"Alice Kahn", de la quête identitaire au roleplay schizophrène

Publié le par Kadjagoogoo

klein-pauline-alice-kahn.jpgSophie Calle + Banksy + Valérie Mréjen = Alice Kahn, soit l'équation possible d'un (premier) roman astucieux et faussement candide de Pauline Klein, publié par les excellentes éditions Allia. On pourrait encore en donner les deux axes par cette double affirmation : Je est un autre, et l'art un serpent qui se dévore la queue !

 

Voici donc un roman plutôt original où l'auteure s'amuse à broder sur une idée lumineuse : une jeune femme excentrique (elle est dotée d'une imagination fertile et s'invente notamment cet alter ego exutoire qui donne son élégant titre-nom au roman) se prend au jeu qui lui tombe dessus quand un inconnu (photographe) l'aborde par erreur à la terrasse d'un café en lui demandant : "Anna ?". Pour pimenter son existence désoeuvrée et se donner les moyens d'une rencontre amoureuse, elle décide alors, à la faveur de ce providentiel quiproquo de devenir cette autre femme qui avait rendez-vous avec lui et dont il ignore manifestement quasiment tout...

 

Une fascinante quête identitaire débute alors (une autre, plutôt, qui vient préciser/compléter celle[s] qui occupait déjà la narratrice mythomane, en l'occurrence aussi opportuniste que velléitaire), que ne renierait sans doute pas l'artiste Sophie Calle ; ni même encore Valérie Mréjen (on est ici dans la même veine que son roman L'agrume [lui aussi chez Allia], avec une thématique analogue) à laquelle Klein semble ici emprunter son style distancié, presque clinique, dans sa description, du point de vue de la malicieuse "Anna/Alice", (Annalice !) d'une société de faux-semblants où la superficialité (notamment dans le monde de l'art, de son économie) s'érige en système.

 

Une lecture qui (me) laisse toutefois quelques réserves.
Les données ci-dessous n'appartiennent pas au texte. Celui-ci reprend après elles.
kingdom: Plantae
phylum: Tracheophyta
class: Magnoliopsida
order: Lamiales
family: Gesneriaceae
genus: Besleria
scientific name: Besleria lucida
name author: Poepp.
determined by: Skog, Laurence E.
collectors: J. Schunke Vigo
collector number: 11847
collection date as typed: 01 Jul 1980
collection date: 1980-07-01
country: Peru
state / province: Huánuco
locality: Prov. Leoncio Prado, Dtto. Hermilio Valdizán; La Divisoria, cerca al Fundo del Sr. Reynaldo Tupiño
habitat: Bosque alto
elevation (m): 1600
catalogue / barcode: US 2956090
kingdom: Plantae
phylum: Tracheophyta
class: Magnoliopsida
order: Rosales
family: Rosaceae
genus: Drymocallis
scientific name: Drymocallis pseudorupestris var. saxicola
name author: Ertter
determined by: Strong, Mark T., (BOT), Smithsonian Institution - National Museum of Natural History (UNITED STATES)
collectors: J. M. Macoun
Klein va ainsi très (trop ?) loin dans sa critique de l'absurdité d'un marché de l'art contemporain (qu'elle connaît bien, avoir bossé plusieurs années dans une galerie new-yorkaise) qui accorde arbitrairement de la valeur à des objets neutres (achetés peu avant dans une brocante, à prix modeste, donc) que le personnage, à la manière d'un Banksy (qui accroche, lui, ses oeuvres dans les plus prestigieux endroits, jusqu'à ce que la supercherie soit découverte. Il a ainsi été officieusement exposé à la Tate Gallery de Londres durant pas moins de deux semaines !) ,dissimule à l'intérieur des galeries d'art et autres musées dans l'optique de les inclure dans une collection/exposition et, dès lors, de leur accorder le statut d'oeuvre d'art - statut qui est donc ici critiqué, interrogé. Même si, avec l'exemple récent d'un Damien Hirst capable d'acheter lui-même (avec un consortium d'actionnaires) ses propres oeuvres à prix d'or, on peut être tenté de trouver la démonstration probante et légitime. Plutôt pertinent, donc, à l'ère des aberrantes bulles spéculatives menaçant d'abstraction une économie mondiale aussi affolante et déboussolée que complaisante.

 

Une bonne surprise-révélation de cette rentrée littéraire 2010.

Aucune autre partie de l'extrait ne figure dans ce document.